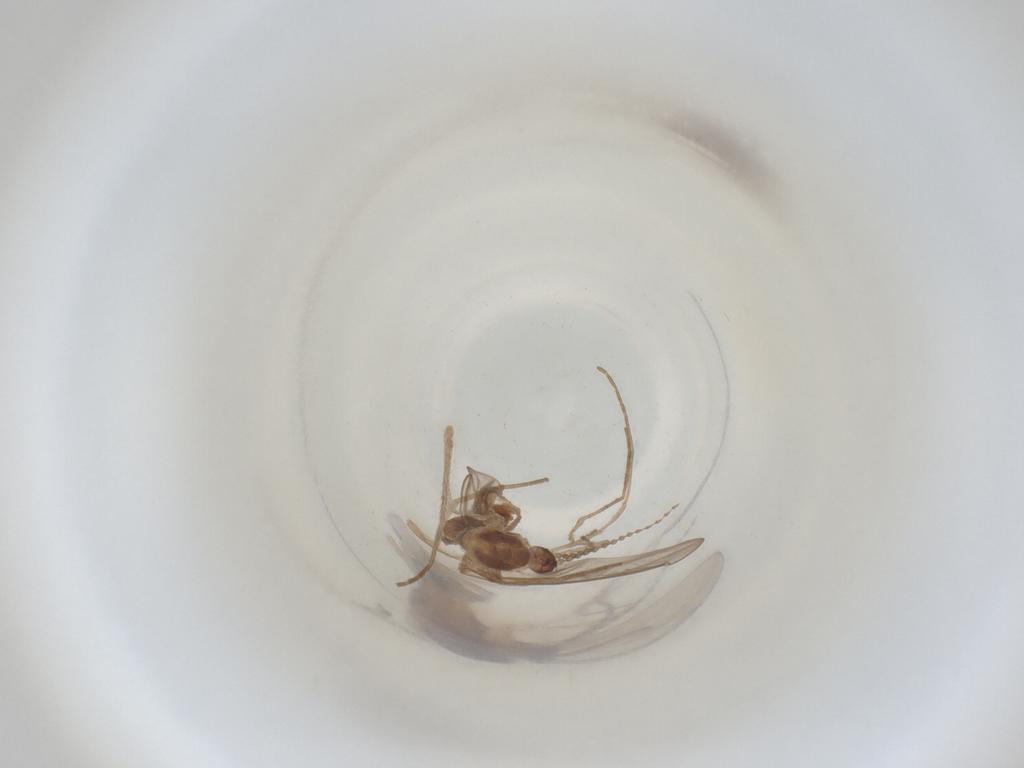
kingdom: Animalia
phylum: Arthropoda
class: Insecta
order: Diptera
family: Cecidomyiidae
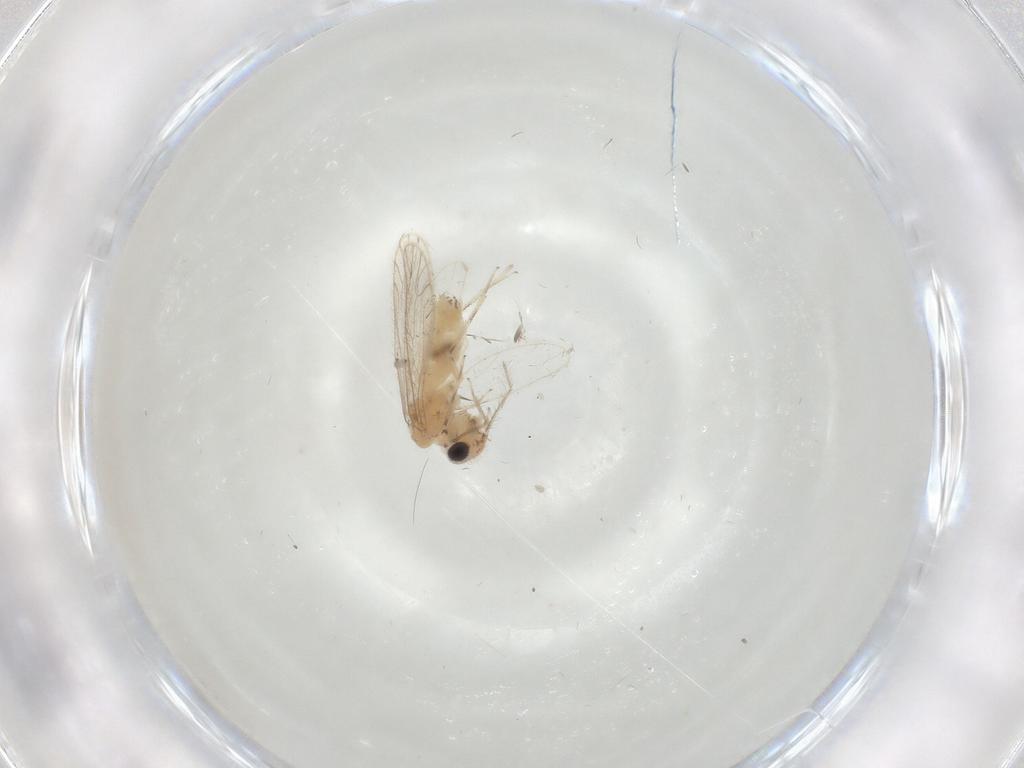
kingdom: Animalia
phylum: Arthropoda
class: Insecta
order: Psocodea
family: Caeciliusidae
....
Goal of the exercise: Can you set down all of the lines above word for word, leaving the pictures out?

The response:
kingdom: Animalia
phylum: Arthropoda
class: Insecta
order: Diptera
family: Cecidomyiidae
kingdom: Animalia
phylum: Arthropoda
class: Insecta
order: Psocodea
family: Caeciliusidae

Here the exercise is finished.